• **Challenges**:
a - In the transcript on early Tennessee mail and roads, during which years was Tennessee the Southwest Territory?
b - Write the next portion of the transcript on early Tennessee mail and roads, picking up after its final sentence.

• **Document section**:

###

George: And it has Hawkins. And I recognize the Hawkins as being Joseph Rogers’ handwriting because he was the first postmaster in Rogersville, which was the first post office in the state. And this is important because this is the earliest known territorial letter sent through the mail. And it’s the only territorial letter from the Southwest Territory. Tennessee was a Southwest Territory from 1790 to 1796 when we became a state, so it’s a historically significant piece of mail.
Chris: That historical letter George Webb was able to authenticate had been mailed from the first post office in Tennessee, and was likely carried on these very roads we’re exploring. Randy explains how some records of the old roads the stagecoaches and early mail traveled on can be found.
Randy: You can find some of the old maps from years ago, old TVA maps. Railroad maps are really good to get a lot of that old information because they were here long before TVA ever came in. So, when the railroad came through, they mapped it, of course, so you can find some of those old railroad maps.
Chris: As the 1800s came to a close, the growing population and greater number of travelers would need more than the existing roads and routes could provide to find homes, settle new areas, farmland, and conduct commerce. Here are the words of a Nashville newspaper journalist from that time.

###

• **Given information**:
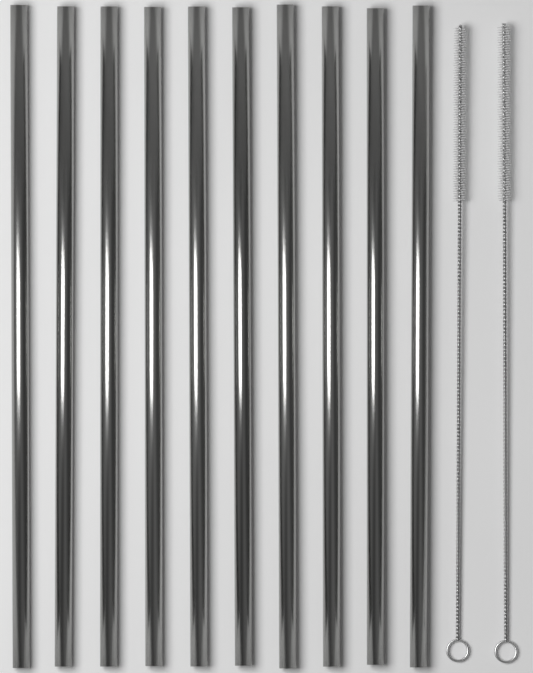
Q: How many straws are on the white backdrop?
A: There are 10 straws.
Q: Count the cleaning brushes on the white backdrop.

###

• **Outputs by task**:
a - 1790 to 1796

b -
“Just how or when the people of Tennessee awoke to the consciousness that their roads are inferior to the progress of their state in other particulars, that they are a disgrace to her pretensions, and a perpetual hindrance to her prosperity is not known, but once the idea was sprung, every paper in the state took it up and every thinking mind acknowledged the truth of it. It has gained in favor until the road congress was a natural and inevitable consequence.”
In episode two, we covered the details of the Tennessee Road Congress of 1890. You can listen to that episode and find more information about it at highwaysee.com. The road-making bees and muddy stagecoach roads were not meeting the rapidly growing population’s needs. Getting out of the mud was a common goal for all Tennessee roads. As a state, we’d fallen a bit behind other places on road development and it was time to catch up. George Webb tells us of some remarkable historic photographs from this era that illustrate the early methods used to get out of the mud.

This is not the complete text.